The storage controllers are not formed as part of specific implementations of hypervisors. Instead, the storage controllers run above hypervisors on the various nodes and work together to form a distributed system that manages all of the storage resources, including the locally attached storage, the networked storage, and the cloud storage. In example embodiments, the storage controllers run as special virtual machines—above the hypervisors—thus, the approach of using such special virtual machines can be used and implemented within any virtual machine architecture. Furthermore, the storage controllers can be used in conjunction with any hypervisor from any virtualization vendor and/or implemented using any combinations or variations of the aforementioned executable containers in conjunction with any host operating system components.

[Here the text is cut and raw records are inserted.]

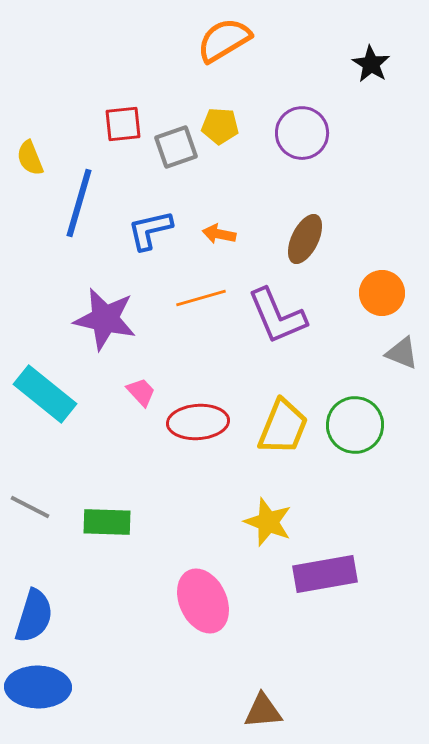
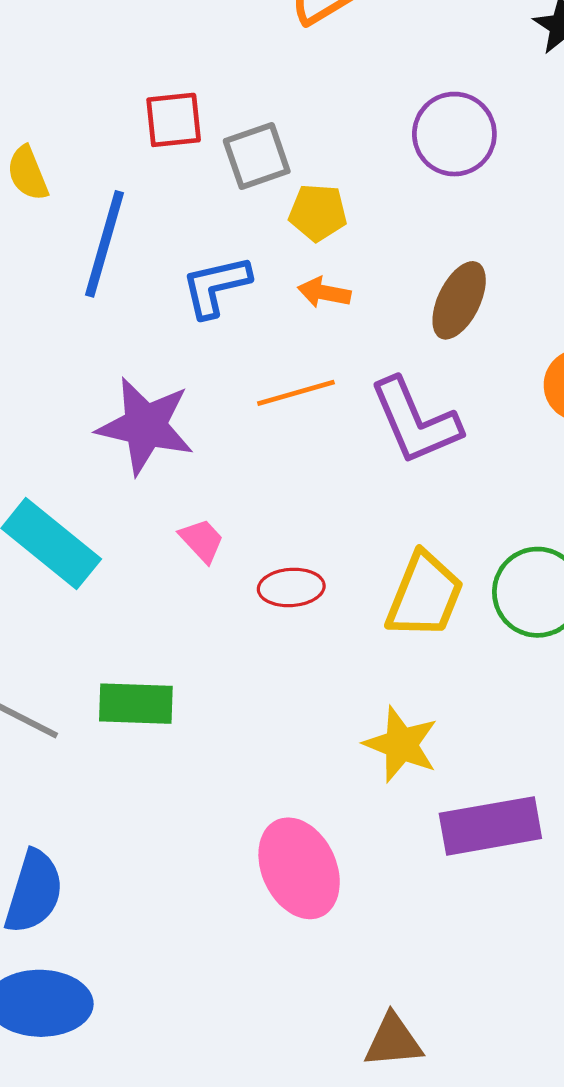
yellow pentagon: (220, 126) -> (318, 212), moved
red ellipse: (198, 422) -> (291, 587), size x0.7
green rectangle: (107, 522) -> (136, 704), moved

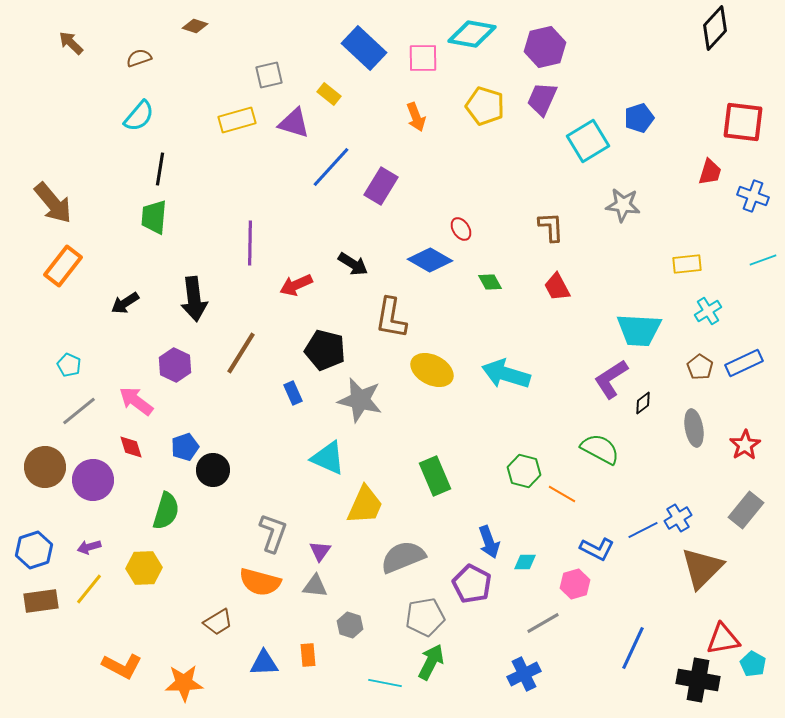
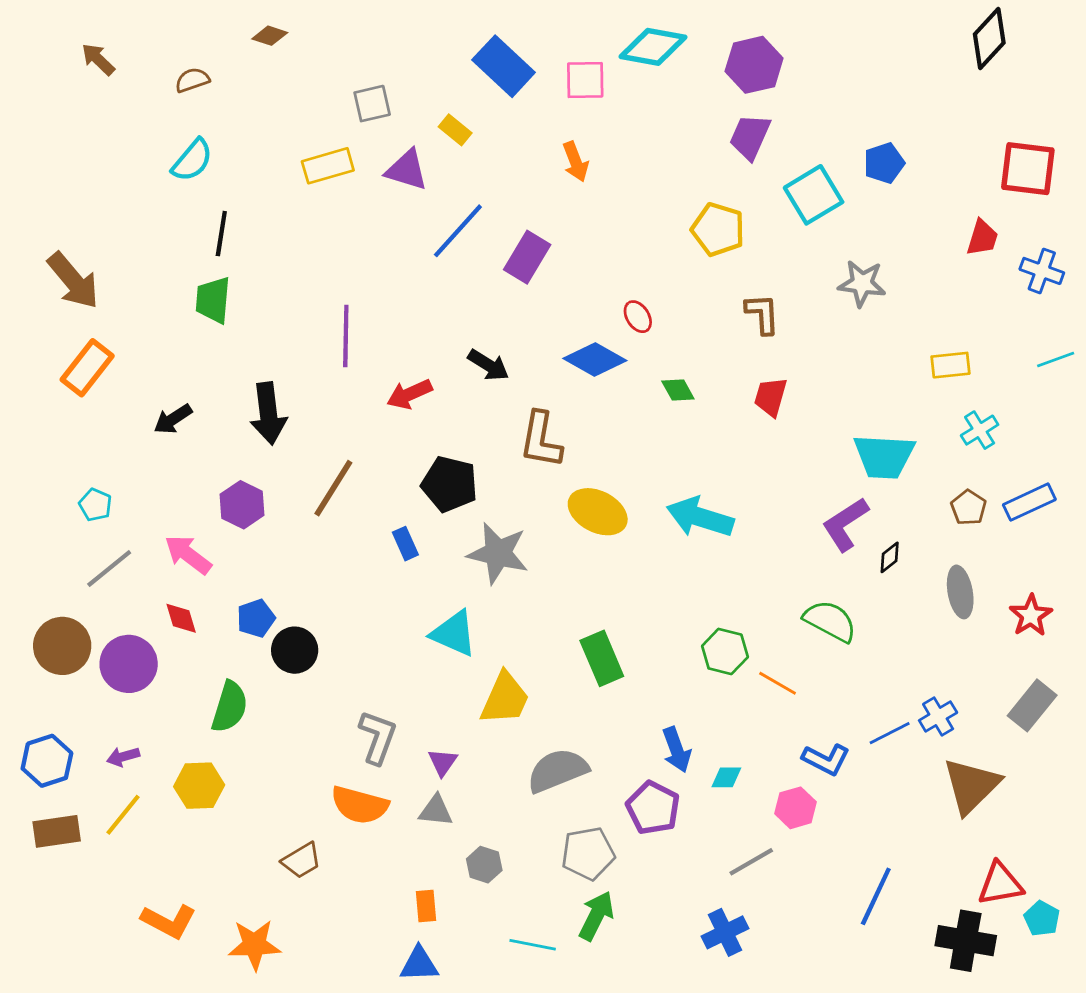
yellow pentagon: (485, 106) -> (718, 229), moved
red trapezoid: (557, 287) -> (771, 397), turned 44
blue triangle: (264, 663) -> (419, 964), moved

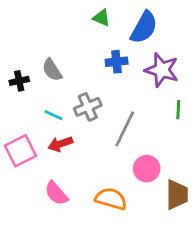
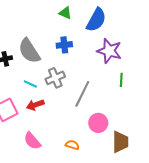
blue cross: (117, 62) -> (64, 45), moved
gray semicircle: (52, 70) -> (29, 51), size x1.5
orange semicircle: (111, 199) -> (72, 145), size x0.6

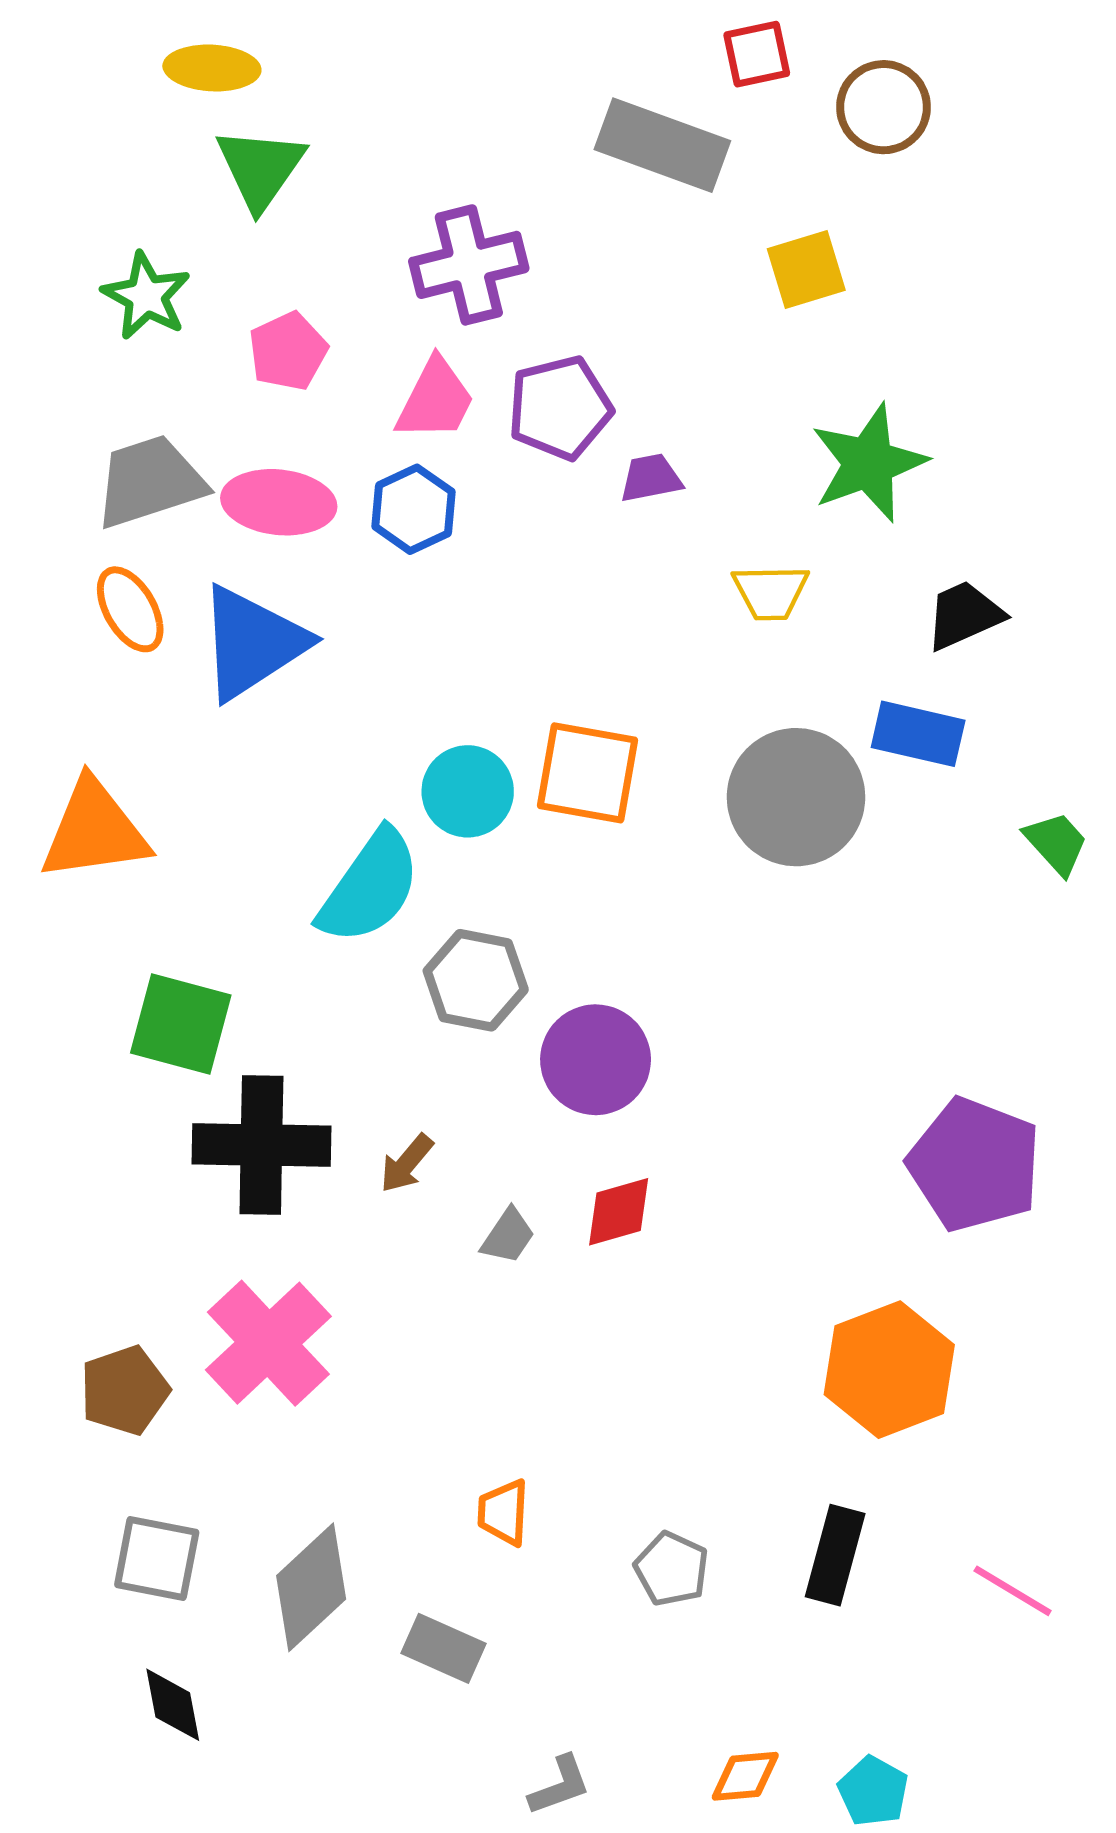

In the foregoing specification, the disclosure has been described with reference to specific embodiments thereof. It will however be evident that various modifications and changes may be made thereto without departing from the broader spirit and scope of the disclosure. For example, the above-described process flows are described with reference to a particular ordering of process actions. However, the ordering of many of the described process actions may be changed without affecting the scope or operation of the disclosure. The specification and drawings are to be regarded in an illustrative sense rather than in a restrictive sense.